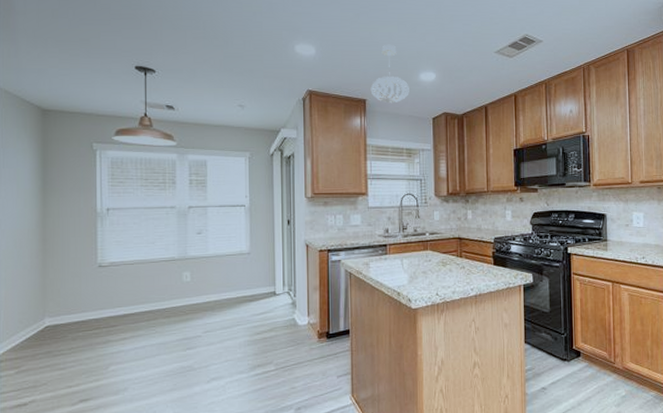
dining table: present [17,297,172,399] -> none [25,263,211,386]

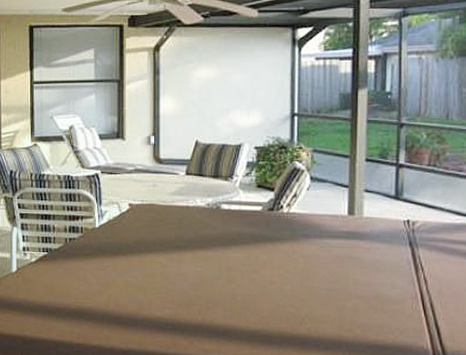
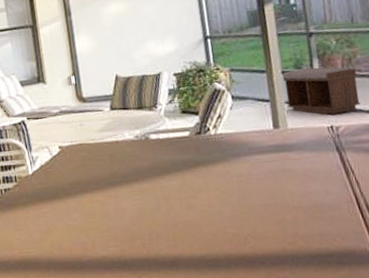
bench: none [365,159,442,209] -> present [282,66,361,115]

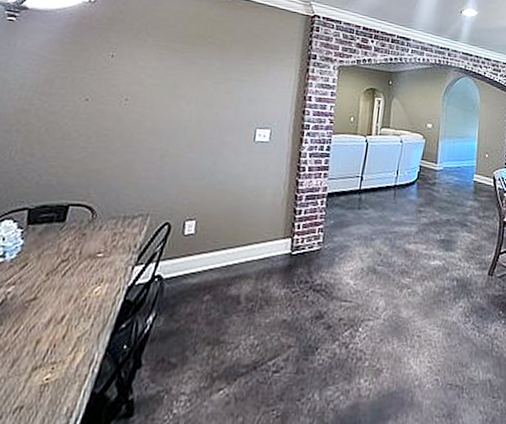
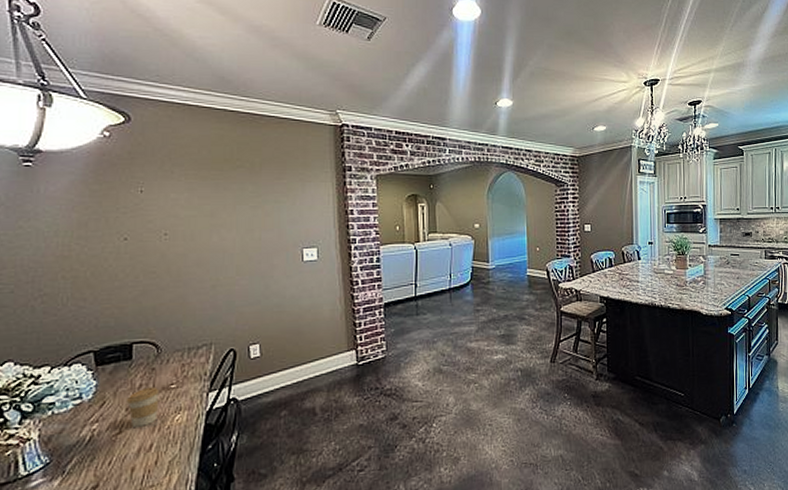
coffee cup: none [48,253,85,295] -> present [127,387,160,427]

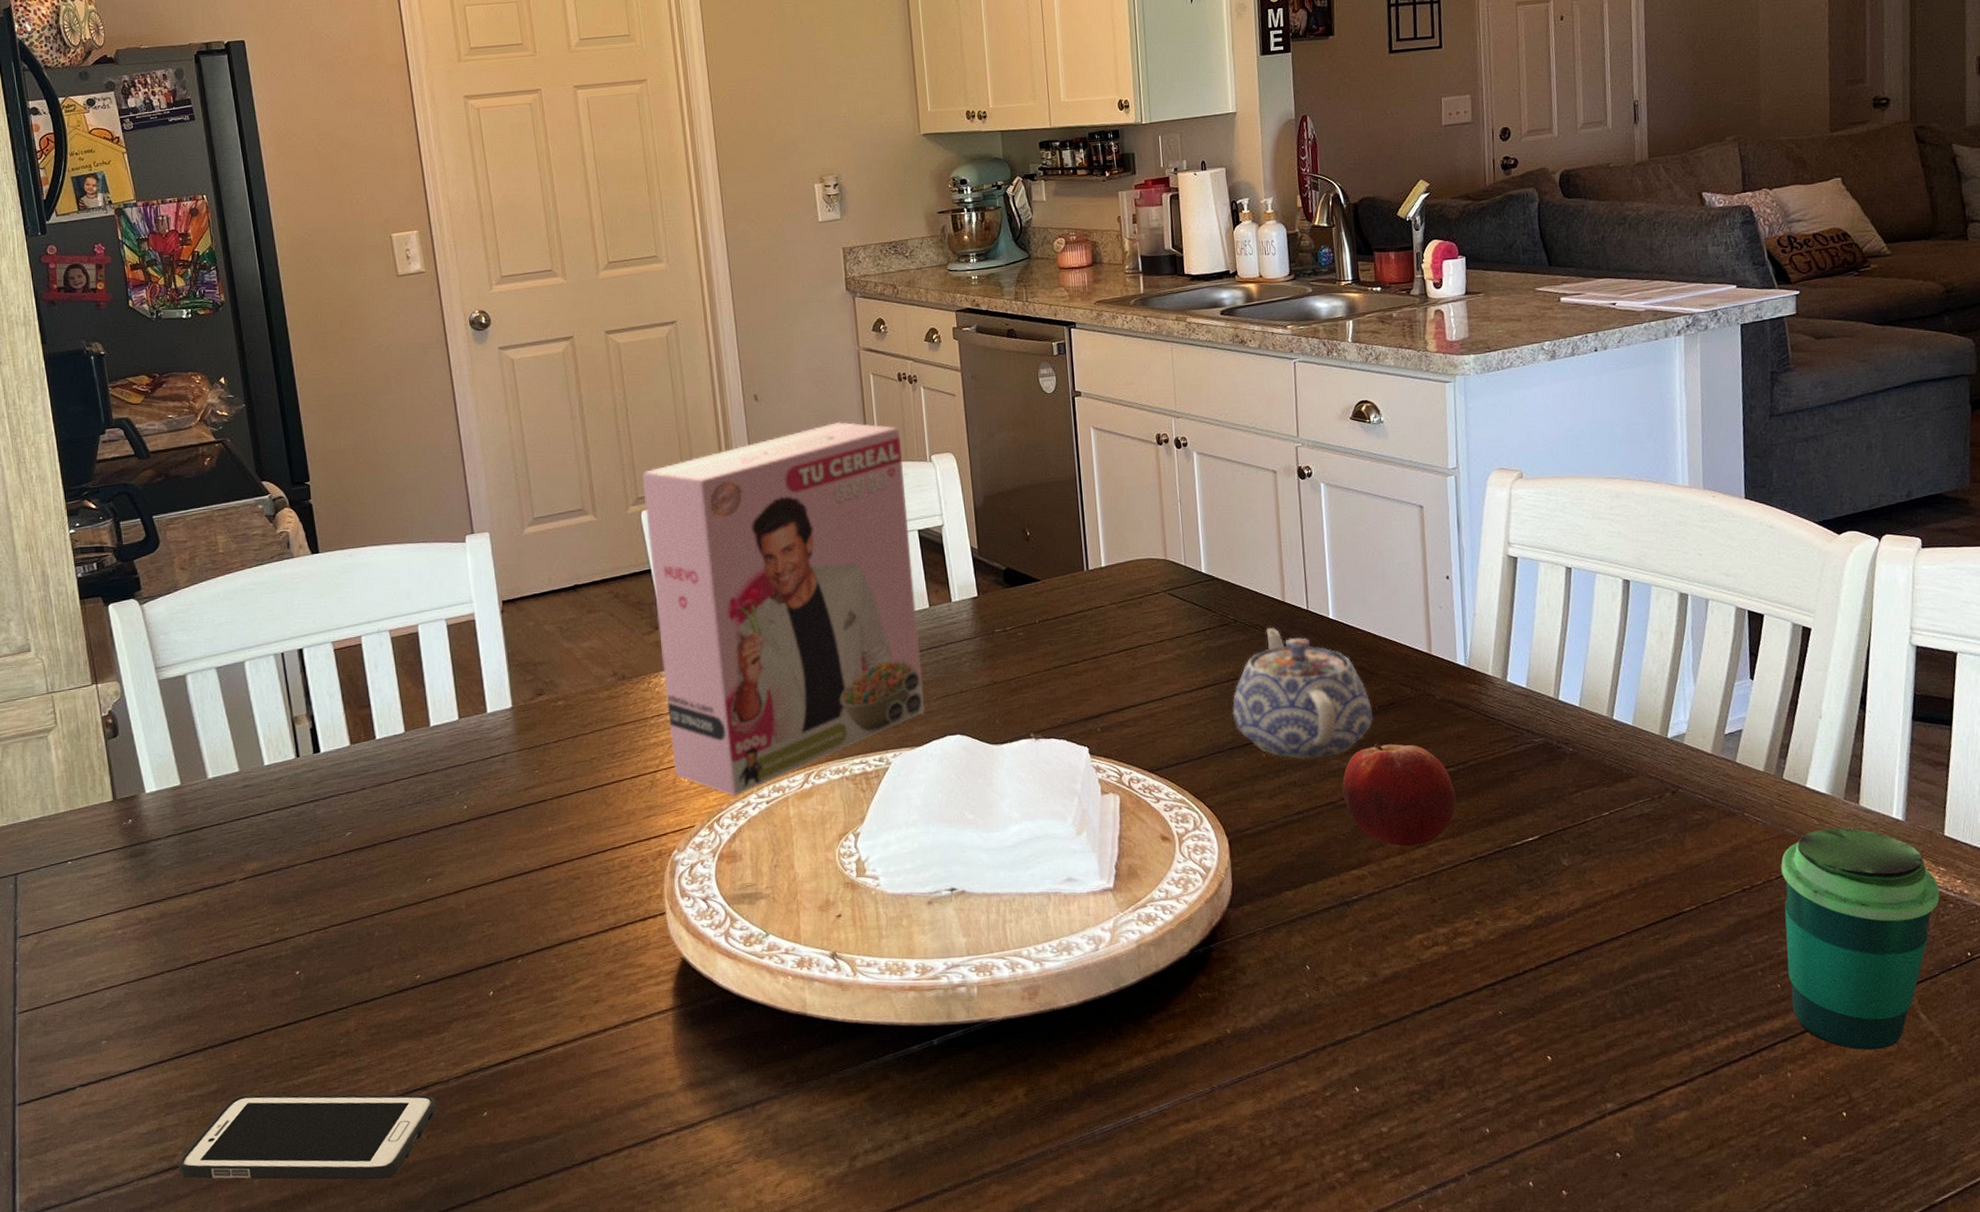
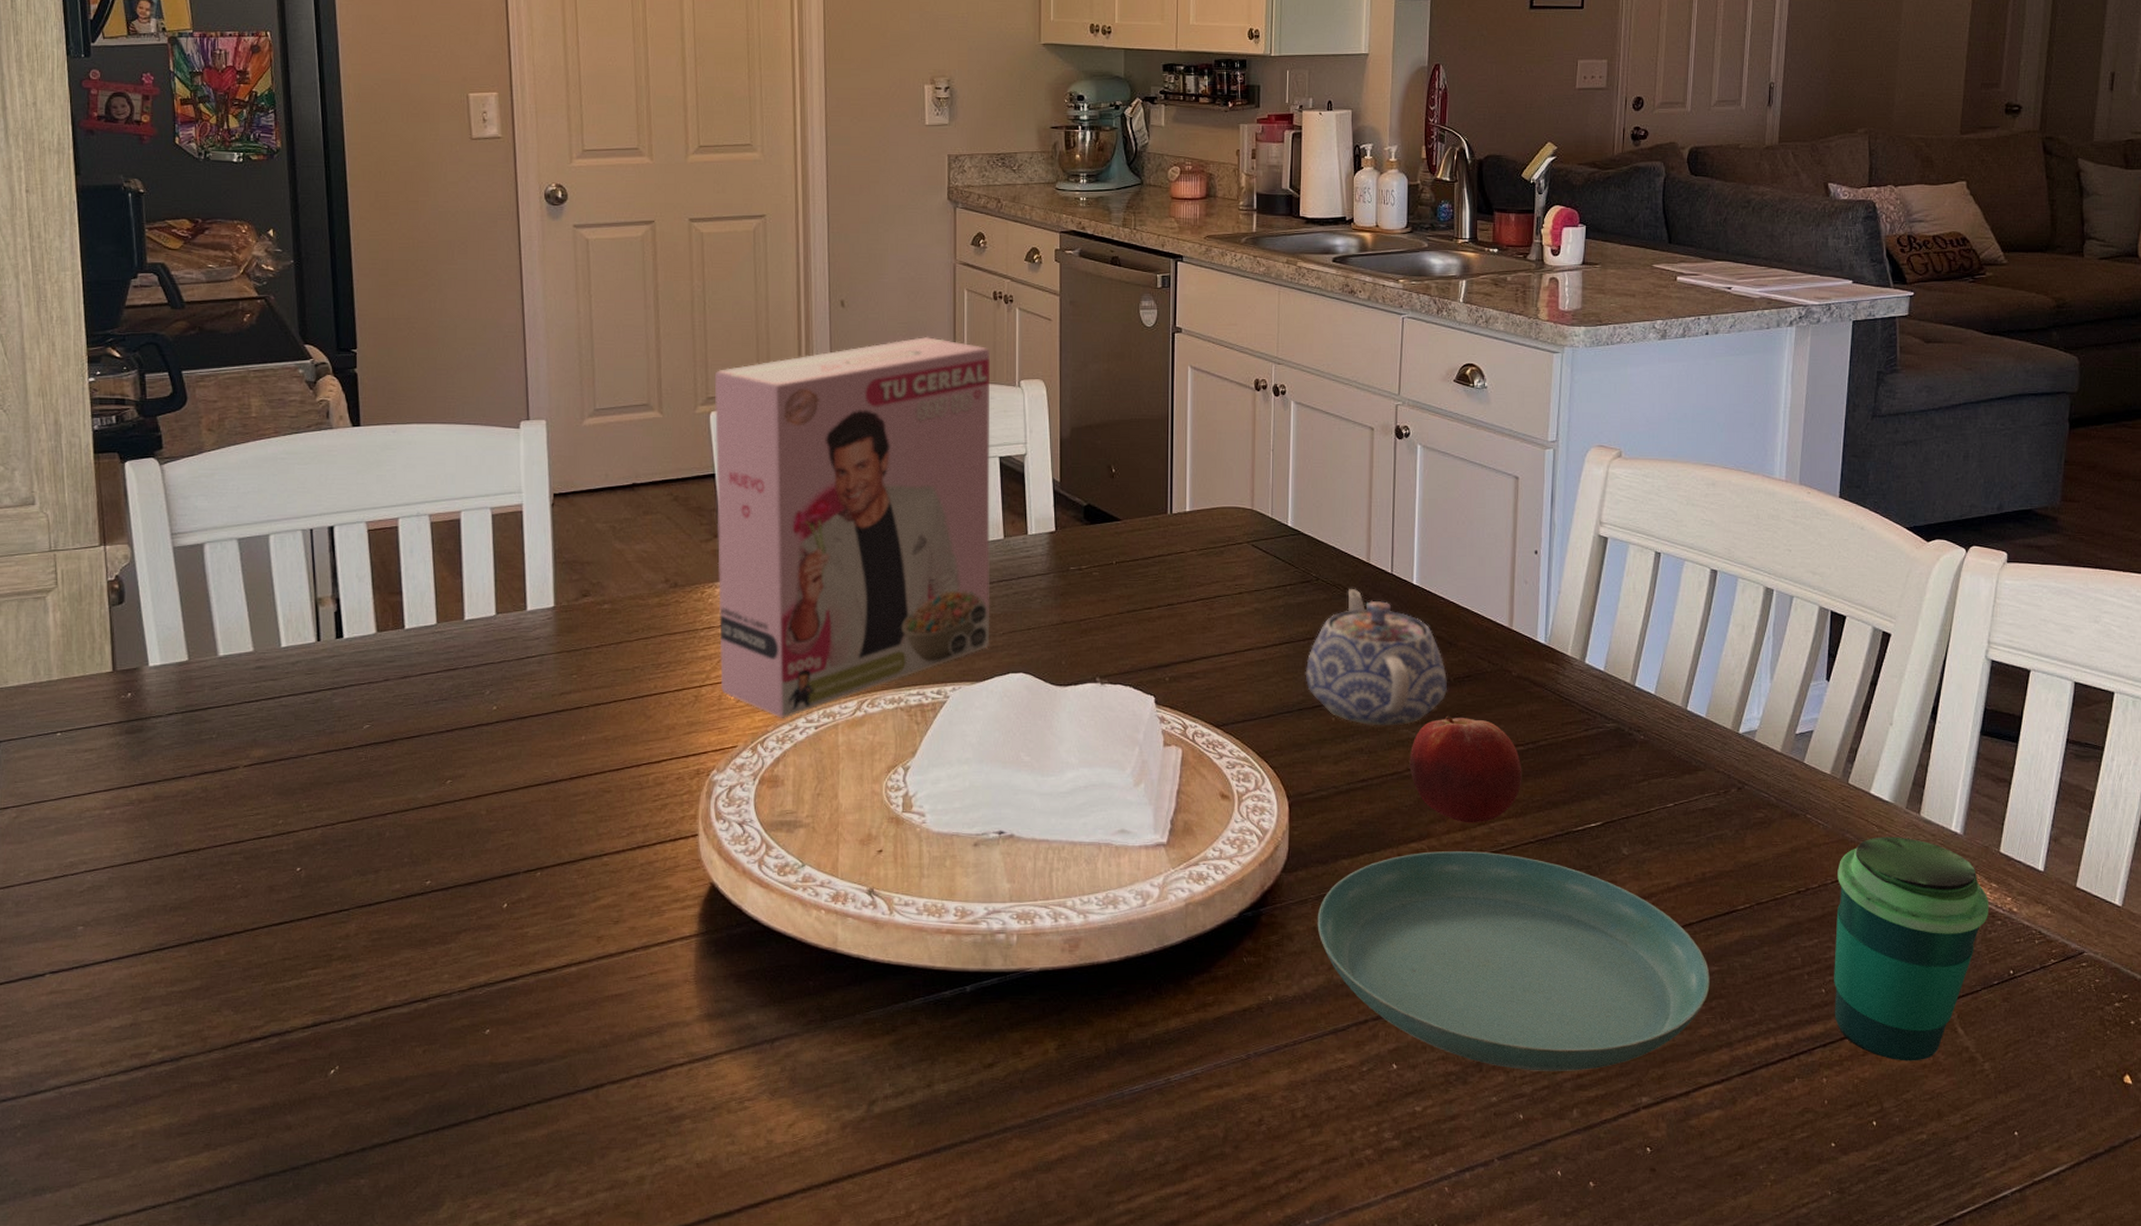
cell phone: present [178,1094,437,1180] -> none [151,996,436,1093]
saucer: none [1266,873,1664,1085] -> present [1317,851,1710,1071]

+ + + +

Only an exact, picture-free copy of the entries counts as the answer.

Task output
dining table: present [17,297,172,399] -> none [25,263,211,386]

bench: none [365,159,442,209] -> present [282,66,361,115]

coffee cup: none [48,253,85,295] -> present [127,387,160,427]

cell phone: present [178,1094,437,1180] -> none [151,996,436,1093]
saucer: none [1266,873,1664,1085] -> present [1317,851,1710,1071]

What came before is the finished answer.